SEZIONE DEL DOCUMENTO:
===
L’astronauta dell’Esa Samantha Cristoforetti si sta preparando a partire per lo Spazio ancora una volta. E intanto, sulla Terra, lavora a un progetto rivoluzionario. Ecco cosa ci ha detto nell’intervista pubblicata sul numero di aprile di Fortune Italia.

Dopo i 199 giorni in orbita tra 2014 e 2015, ha una nuova missione nella stazione spaziale. Quando partirà?

È presto per conoscere una data precisa, ma suppongo verso la fine del 2022. Recentemente è stato annunciato che il mio collega francese Thomas Pesquet inizierà a breve ad addestrarsi per un lancio presumibilmente alla fine del 2021. Io dovrei essere all’incirca un anno dietro a lui. Si tratterà di una missione di lunga durata sulla ISS, probabilmente di circa sei mesi, come la volta scorsa. È presto per conoscere le attività specifiche che andrò a svolgere. In attesa di cominciare l’addestramento continuo il mio lavoro di supporto tecnico al programma Gateway.

In cosa consiste il progetto della stazione Gateway?

Il Gateway è una piccola stazione spaziale che orbiterà attorno alla Luna, un primo avamposto umano permanente oltre l’orbita bassa terrestre. Ma non sarà abitato con continuità come la ISS. Sarà invece visitato periodicamente dagli astronauti, per missioni inizialmente di circa 30 giorni, poi più lunghe, che includeranno escursioni sul suolo lunare. Il lancio del primo modulo, un modulo propulsivo e di alimentazione elettrica, è previsto per il 2022. Verso il 2025 verrà aggiunto il modulo abitativo a guida ESA, l’iHAB. La nostra industria, sotto la guida del capo commessa Thales Alenia Space Italia, è responsabile della costruzione e della costruzione di iHAB. Ma abbiamo anche un ruolo importante nel modulo di servizio di Orion, l’astronave che permetterà agli astronauti di raggiungere il Gateway.
===
OBIETTIVI:
**a.** Riporta il passo dell'intervista a Samantha Cristoforetti da "Il Gateway è" fino a "raggiungere il Gateway." compreso.
**b.** Prosegui l'intervista a Samantha Cristoforetti oltre l'ultima frase presente.

INFORMAZIONI FORNITE:
===
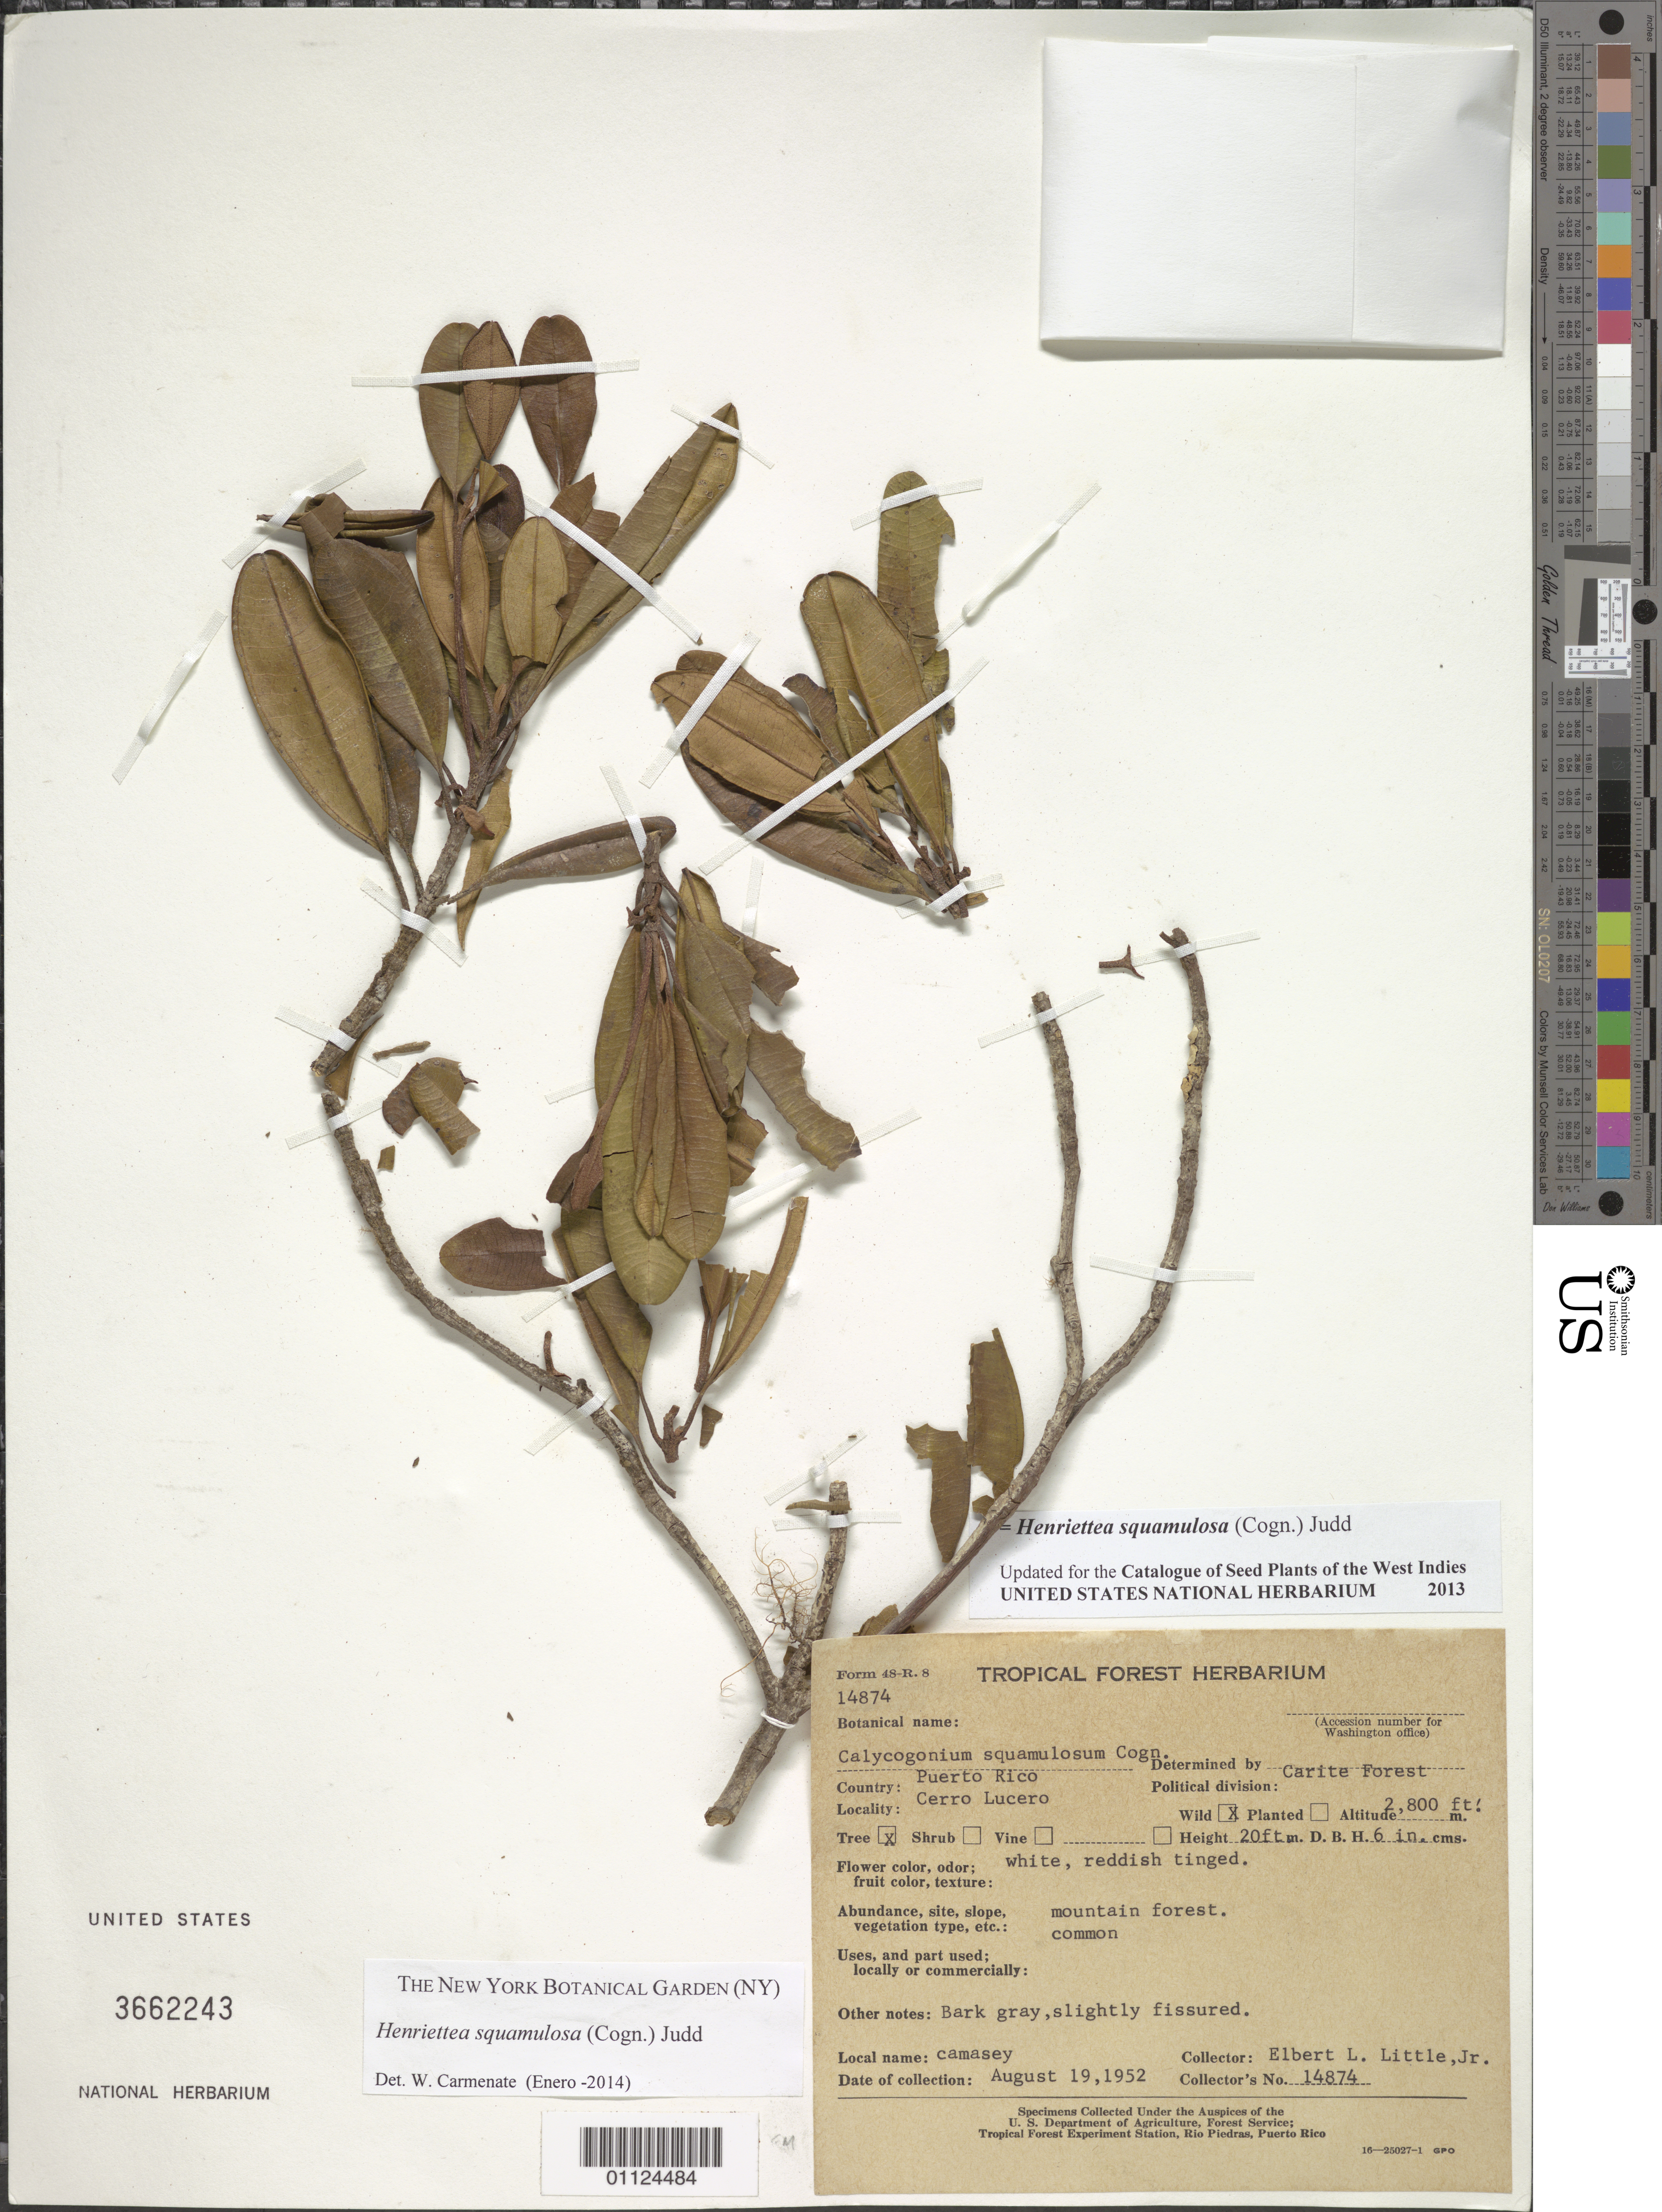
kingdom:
===
RISPOSTE PER COMPITO:
**a.**
Il Gateway è una piccola stazione spaziale che orbiterà attorno alla Luna, un primo avamposto umano permanente oltre l’orbita bassa terrestre. Ma non sarà abitato con continuità come la ISS. Sarà invece visitato periodicamente dagli astronauti, per missioni inizialmente di circa 30 giorni, poi più lunghe, che includeranno escursioni sul suolo lunare. Il lancio del primo modulo, un modulo propulsivo e di alimentazione elettrica, è previsto per il 2022. Verso il 2025 verrà aggiunto il modulo abitativo a guida ESA, l’iHAB. La nostra industria, sotto la guida del capo commessa Thales Alenia Space Italia, è responsabile della costruzione e della costruzione di iHAB. Ma abbiamo anche un ruolo importante nel modulo di servizio di Orion, l’astronave che permetterà agli astronauti di raggiungere il Gateway.

**b.**
Il settore spaziale trova con facilità nuovo personale e giovani ingegneri, anche in Italia? O il tema Spazio è in qualche modo assente dall’offerta formativa e educativa tradizionale?

Non sono addentro alle problematiche di reclutamento, quindi può darsi che il mio punto di vista sia parziale, o anche sbagliato, ma a me sembra che le nostre università e i nostri politecnici formino giovani ingegneri estremamente preparati, con l’unica pecca che a volte c’è ancora qualche difficoltà con l’inglese, soprattutto nella comunicazione orale. Io sono convintamente a favore dell’introduzione di corsi anche esclusivamente in inglese, se non altro nelle materie tecnico-scientifiche e a partire dalla laurea specialistica. Tornando al reclutamento, forse l’industria fa più fatica a trovare operai specializzati. Mi piacerebbe davvero che si recuperasse l’orgoglio di svolgere lavori manuali, che richiedono spesso competenze elevatissime e costruite in anni di esperienza.

Ci sono tecnologie e sperimentazioni, magari toccate con mano sulla ISS o durante il suo lavoro a Colonia, che secondo lei potrebbero avere (o hanno avuto) un impatto importante sulla Terra?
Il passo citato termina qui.